Feb. 3, 2005, 2:20 a.m.

Mac vs. PC for Stability

Two of the several computers I own is the original PowerMac G5 1.8GHz, as well as an AMD 64 3200 home built PC. Both these machines uses two 7200 rpm SATA IDE hard disk drives. I am busy doing an FTP from the Windows machine connected to the G5, retrieving a 22GiB file.

Both CPU's are running at approximately 80%, and the network utilization is a constant 18MBps. The interesting thing is that after 3 minutes of copying the PC started making 1 second interval beeps on the internal speaker. This is the thermal warning function built in to the Gigabyte motherboard when the temperature exceeds 70C. The statement I want to make is that the G5's fans are all idling slowly, the system is completely cool and way within spec. I cannot really see any thermal difference to the normal state. Luke warm air is being expelled from the rear fans. However, the AMD is overheating. The hard disk drives are so hot you can boil eggs on them.

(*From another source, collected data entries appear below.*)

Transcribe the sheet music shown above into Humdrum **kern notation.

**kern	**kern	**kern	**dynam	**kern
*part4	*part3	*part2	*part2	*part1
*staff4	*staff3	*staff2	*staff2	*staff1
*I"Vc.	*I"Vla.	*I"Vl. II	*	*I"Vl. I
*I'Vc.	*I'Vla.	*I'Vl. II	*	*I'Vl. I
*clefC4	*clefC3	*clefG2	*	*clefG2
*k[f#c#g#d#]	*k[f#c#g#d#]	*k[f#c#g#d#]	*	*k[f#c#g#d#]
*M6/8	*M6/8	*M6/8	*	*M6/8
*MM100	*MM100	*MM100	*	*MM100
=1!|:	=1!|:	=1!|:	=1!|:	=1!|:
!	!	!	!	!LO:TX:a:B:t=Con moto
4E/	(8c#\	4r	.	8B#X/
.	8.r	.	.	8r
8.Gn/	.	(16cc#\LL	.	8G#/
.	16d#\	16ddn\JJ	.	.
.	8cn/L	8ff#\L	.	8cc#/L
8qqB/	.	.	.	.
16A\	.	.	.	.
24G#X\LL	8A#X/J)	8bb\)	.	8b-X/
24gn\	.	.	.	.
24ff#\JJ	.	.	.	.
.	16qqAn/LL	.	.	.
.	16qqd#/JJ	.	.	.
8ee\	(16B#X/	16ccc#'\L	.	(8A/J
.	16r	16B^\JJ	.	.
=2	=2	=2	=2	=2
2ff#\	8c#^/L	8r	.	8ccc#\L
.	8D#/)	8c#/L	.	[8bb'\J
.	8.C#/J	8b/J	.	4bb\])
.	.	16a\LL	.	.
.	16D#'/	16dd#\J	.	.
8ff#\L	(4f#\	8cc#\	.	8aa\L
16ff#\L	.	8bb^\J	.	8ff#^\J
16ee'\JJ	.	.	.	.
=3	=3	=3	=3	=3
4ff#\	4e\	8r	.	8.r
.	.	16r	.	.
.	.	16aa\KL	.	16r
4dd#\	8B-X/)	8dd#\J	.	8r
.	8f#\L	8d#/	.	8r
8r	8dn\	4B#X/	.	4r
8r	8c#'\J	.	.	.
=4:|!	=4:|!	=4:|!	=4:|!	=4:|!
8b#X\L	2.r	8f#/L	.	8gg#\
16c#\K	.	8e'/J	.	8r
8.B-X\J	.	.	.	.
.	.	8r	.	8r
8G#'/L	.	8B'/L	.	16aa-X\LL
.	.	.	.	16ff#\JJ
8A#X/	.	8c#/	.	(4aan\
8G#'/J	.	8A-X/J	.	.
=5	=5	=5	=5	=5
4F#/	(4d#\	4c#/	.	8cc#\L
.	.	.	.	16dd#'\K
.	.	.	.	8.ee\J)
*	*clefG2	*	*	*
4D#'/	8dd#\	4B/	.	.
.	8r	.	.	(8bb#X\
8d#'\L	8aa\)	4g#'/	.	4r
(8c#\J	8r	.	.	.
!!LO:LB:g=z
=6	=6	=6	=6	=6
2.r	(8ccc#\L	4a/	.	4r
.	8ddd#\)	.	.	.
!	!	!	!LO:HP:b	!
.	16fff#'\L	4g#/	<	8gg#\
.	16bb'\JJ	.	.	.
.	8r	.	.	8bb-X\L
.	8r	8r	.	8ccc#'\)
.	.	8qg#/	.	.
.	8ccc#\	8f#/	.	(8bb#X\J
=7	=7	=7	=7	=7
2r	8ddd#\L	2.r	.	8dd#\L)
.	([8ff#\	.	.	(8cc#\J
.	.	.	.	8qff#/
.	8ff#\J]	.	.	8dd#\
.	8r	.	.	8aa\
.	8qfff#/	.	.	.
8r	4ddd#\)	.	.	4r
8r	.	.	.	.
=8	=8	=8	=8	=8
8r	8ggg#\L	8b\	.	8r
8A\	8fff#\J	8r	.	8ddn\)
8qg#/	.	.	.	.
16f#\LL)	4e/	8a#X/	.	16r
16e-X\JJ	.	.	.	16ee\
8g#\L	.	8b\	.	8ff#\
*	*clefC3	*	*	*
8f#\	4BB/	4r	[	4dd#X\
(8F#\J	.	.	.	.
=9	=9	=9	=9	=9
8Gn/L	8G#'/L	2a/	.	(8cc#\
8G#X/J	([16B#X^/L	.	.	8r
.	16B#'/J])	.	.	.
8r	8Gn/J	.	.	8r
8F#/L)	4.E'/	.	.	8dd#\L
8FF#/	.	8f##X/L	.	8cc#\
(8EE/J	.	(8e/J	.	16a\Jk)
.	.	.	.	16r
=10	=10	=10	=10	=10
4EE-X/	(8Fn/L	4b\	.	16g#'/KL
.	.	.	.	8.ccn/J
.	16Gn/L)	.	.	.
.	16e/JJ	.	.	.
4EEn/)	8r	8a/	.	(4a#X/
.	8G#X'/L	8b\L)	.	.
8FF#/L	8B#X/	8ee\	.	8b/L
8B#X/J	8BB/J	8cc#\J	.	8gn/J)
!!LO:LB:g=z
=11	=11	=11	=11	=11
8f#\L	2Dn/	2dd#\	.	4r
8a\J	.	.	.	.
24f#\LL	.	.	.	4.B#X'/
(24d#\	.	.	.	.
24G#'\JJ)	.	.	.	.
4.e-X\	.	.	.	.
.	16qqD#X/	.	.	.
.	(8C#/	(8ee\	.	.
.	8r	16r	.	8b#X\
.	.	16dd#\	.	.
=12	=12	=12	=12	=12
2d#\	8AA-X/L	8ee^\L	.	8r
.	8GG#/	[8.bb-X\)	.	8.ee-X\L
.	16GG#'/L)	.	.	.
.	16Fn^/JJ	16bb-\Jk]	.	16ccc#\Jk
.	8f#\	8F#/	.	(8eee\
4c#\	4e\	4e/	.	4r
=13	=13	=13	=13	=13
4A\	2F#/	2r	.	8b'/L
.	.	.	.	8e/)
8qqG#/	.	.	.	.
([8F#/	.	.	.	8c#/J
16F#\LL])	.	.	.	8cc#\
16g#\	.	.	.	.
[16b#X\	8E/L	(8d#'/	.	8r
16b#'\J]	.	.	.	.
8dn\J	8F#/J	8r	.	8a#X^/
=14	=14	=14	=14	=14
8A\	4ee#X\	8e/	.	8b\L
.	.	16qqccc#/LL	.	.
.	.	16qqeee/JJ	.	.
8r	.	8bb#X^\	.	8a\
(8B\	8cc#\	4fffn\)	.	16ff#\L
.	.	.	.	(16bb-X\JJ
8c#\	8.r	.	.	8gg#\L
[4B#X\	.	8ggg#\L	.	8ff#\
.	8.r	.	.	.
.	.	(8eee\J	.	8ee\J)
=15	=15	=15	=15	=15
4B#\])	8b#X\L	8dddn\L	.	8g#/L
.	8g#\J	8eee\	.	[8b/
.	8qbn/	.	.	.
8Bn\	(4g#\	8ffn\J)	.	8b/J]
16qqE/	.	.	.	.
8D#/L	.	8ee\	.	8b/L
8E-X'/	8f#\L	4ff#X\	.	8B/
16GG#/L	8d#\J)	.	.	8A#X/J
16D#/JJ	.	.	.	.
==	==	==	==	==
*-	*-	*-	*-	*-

The reason? The G5 was designed with thermal considerations in mind from the very beginning. The PC however, received no such attention. You may argue that the G5 costs 5 times as much, but then again PC manufacturers had more than 20 years to get the thermal design of a simple mini tower correct. How difficult can it be to design a case that has good thermal properties? The basic principle is simple - you need to suck in fresh, cool air, let it pass over all hot components internally, and gently blow out the hot air on the other side of the case. This is exactly the same principle used in cooling towers of power plants.

It will cost about R100 more to build a standard PC case that is thermally well designed. Is that too much to ask? I know you can buy a Dell and away goes the problem, but how many people uses Dell's for their desktops?

I will never buy a component PC again. Next time will be either another Mac, or a Dell.

[Update] 1 minute after I wrote this article - the AMD has just died. One long continuous beep and then the system shut down. A quick look in the BIOS confirmed my postulations - the CPU is at 96C.